Padahal, jembatan ini merupakan infrastruktur vital bagi warga Jayasari. Jembatan lama sudah rusak parah, rawan longsor, dan sangat membahayakan, terutama saat musim hujan tiba.
“Kami senang jembatan ini akhirnya dibangun. Tapi jangan cuma asal jadi. Kalau ambruk lagi, kami yang sengsara,” ujar seorang warga setempat saat ditemui, Kamis (10/7/2025).
Sejumlah pihak kini mendorong adanya pengawasan lebih ketat terhadap pelaksanaan proyek tersebut. Lembaga pengawas, DPRD, dan masyarakat sipil didesak untuk tidak tinggal diam. Publik menuntut proyek ini bukan sekadar simbol serapan anggaran, melainkan benar-benar membawa manfaat bagi masyarakat.
Beberapa pertanyaan krusial yang hingga kini belum dijawab:
1. Apakah anggaran Rp189 juta sesuai dengan standar biaya konstruksi jembatan desa?
2. Apa saja rincian item pekerjaan dalam proyek ini?
3. Siapa yang bertanggung jawab atas pengawasan mutu di lapangan?
4. Apakah ada keterlibatan masyarakat atau pihak independen dalam pengawasan proyek?

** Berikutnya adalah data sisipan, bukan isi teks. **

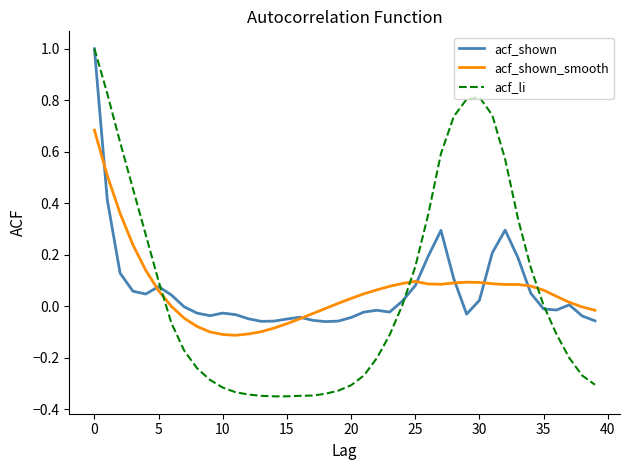

What is the maximum value shown in the chart?

1.0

Sorotan kini tertuju pada Dinas PUPR Karawang. Publik menanti sikap tegas dan transparan, agar proyek ini tidak menjadi catatan buruk baru dalam deretan pembangunan desa yang gagal fungsi.
“Jangan ulangi pola lama: proyek dibangun, foto-foto, lalu dibiarkan rusak tanpa tanggung jawab,” tegas seorang aktivis lokal dari Karawang.
Pemerintah Kabupaten Karawang kini dihadapkan pada ujian serius: menjawab keresahan publik dengan keterbukaan dan kualitas nyata, atau membiarkan proyek ini menjadi simbol lemahnya tata kelola pembangunan daerah.